=== EXERCISE TASK ===
Please copy every line of the rows below without changing a single character.

=== RECORD EXTRACTS ===

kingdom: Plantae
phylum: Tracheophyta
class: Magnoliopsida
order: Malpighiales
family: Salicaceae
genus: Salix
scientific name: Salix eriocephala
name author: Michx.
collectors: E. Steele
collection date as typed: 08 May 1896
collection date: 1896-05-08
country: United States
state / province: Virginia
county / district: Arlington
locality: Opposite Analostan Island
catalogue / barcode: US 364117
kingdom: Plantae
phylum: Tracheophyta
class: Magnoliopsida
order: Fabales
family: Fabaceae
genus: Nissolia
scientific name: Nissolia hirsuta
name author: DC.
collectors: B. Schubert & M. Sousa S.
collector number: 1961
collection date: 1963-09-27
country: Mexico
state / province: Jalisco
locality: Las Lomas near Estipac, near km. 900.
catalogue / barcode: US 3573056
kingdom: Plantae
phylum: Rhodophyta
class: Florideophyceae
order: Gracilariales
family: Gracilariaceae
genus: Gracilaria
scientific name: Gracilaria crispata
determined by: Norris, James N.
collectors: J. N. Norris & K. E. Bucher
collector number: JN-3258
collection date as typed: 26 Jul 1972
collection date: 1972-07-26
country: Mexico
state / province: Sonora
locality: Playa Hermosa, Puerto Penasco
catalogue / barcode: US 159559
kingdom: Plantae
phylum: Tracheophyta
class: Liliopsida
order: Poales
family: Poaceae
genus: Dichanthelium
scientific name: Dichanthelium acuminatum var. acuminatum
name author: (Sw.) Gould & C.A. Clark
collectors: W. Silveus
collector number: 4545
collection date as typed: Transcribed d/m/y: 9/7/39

=== ANSWER BELOW ===
kingdom: Plantae
phylum: Tracheophyta
class: Magnoliopsida
order: Malpighiales
family: Salicaceae
genus: Salix
scientific name: Salix eriocephala
name author: Michx.
collectors: E. Steele
collection date as typed: 08 May 1896
collection date: 1896-05-08
country: United States
state / province: Virginia
county / district: Arlington
locality: Opposite Analostan Island
catalogue / barcode: US 364117
kingdom: Plantae
phylum: Tracheophyta
class: Magnoliopsida
order: Fabales
family: Fabaceae
genus: Nissolia
scientific name: Nissolia hirsuta
name author: DC.
collectors: B. Schubert & M. Sousa S.
collector number: 1961
collection date: 1963-09-27
country: Mexico
state / province: Jalisco
locality: Las Lomas near Estipac, near km. 900.
catalogue / barcode: US 3573056
kingdom: Plantae
phylum: Rhodophyta
class: Florideophyceae
order: Gracilariales
family: Gracilariaceae
genus: Gracilaria
scientific name: Gracilaria crispata
determined by: Norris, James N.
collectors: J. N. Norris & K. E. Bucher
collector number: JN-3258
collection date as typed: 26 Jul 1972
collection date: 1972-07-26
country: Mexico
state / province: Sonora
locality: Playa Hermosa, Puerto Penasco
catalogue / barcode: US 159559
kingdom: Plantae
phylum: Tracheophyta
class: Liliopsida
order: Poales
family: Poaceae
genus: Dichanthelium
scientific name: Dichanthelium acuminatum var. acuminatum
name author: (Sw.) Gould & C.A. Clark
collectors: W. Silveus
collector number: 4545
collection date as typed: Transcribed d/m/y: 9/7/39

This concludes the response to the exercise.